In order for students to be well rounded and develop into creative, critical thinkers they need to be exposed to a variety of interesting and stimulating activities that cause them to ask "what are we doing next?" Project based and experiential learning lesson plans provide the approach while specific programs to provide enrichment classes to students provide the means.

The Arts

Just as Liberal Arts contribute to the well-rounded adult student, supplementing the basic subjects in elementary education with electives and extended day enrichment classes offers a vital opportunity to shape young minds early on and foster interest in learning and scholarly habits. These classes allow for the introduction of important concepts that the traditional lesson plans don't leave room for.
It is extremely important for students to participate in and develop an appreciation for what the arts disciplines have to offer. Even if they never become dancers, painters or musicians there is much they can learn that will later come in handy in the adult world that will be applicable to social settings as well as the work world. Developing this appreciation also helps insure the future of the arts for other generations.

The documentary film "Mad Hot Ballroom" is a great example of how partnered social dance has been used in schools to improve self-esteem, manners, communication and consideration for others resulting in fewer discipline problems. Children love music and they absolutely love to dance and once they get past the issue of having to touch a boy/girl and potentially looking silly they completely embrace Salsa, Merengue, Tango and Swing. The also enjoy teaching it to other students, and performing and showing what they have learned to their parents.

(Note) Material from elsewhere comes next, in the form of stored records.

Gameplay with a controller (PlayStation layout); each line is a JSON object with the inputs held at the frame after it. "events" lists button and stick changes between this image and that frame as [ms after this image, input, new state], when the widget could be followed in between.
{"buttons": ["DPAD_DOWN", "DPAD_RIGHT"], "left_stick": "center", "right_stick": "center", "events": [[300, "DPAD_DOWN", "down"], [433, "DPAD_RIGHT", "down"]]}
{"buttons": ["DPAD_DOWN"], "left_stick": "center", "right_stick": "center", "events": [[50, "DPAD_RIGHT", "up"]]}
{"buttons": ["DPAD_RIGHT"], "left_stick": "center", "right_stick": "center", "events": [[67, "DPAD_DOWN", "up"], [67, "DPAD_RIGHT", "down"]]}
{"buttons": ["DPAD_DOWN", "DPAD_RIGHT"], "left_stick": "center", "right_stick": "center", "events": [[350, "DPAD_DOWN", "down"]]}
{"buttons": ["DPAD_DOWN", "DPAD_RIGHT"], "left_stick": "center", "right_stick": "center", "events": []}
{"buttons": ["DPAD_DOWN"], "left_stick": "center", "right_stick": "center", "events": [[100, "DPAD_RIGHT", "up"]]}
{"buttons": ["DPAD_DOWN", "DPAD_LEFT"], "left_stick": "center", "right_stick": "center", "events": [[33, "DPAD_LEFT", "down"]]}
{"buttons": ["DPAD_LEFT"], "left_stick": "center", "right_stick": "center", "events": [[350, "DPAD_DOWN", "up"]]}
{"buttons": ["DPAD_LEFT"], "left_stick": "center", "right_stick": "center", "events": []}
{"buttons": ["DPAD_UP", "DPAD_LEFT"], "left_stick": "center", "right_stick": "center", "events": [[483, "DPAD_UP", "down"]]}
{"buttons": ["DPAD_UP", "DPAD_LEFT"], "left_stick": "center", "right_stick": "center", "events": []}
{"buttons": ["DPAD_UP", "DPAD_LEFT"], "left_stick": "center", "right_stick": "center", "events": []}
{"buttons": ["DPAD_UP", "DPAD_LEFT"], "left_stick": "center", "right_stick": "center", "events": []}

Extended day enrichment classes not only provide a better alternative to aftercare and late pickup the use of nontraditional approaches like Hip Hop classes that foster the appreciation for poetry and ethnic dance classes for African and Brazlian forms add an additional cultural element while allowing students to get up an move, which is a plus after they have spent the better part of their day confined to a desk. Classes like yoga promote calmness and good posture while encouraging students toward healthy lifestyles. Schools with garden programs have found that children love to watch things grow as well as prepare their own foods and have connected this interest to science and math curriculums.
Education is a challenging enterprise that can also be deeply gratifying. No matter what changes take place in the world around us some things are constant: children learn best when they are fully engaged in what is happening.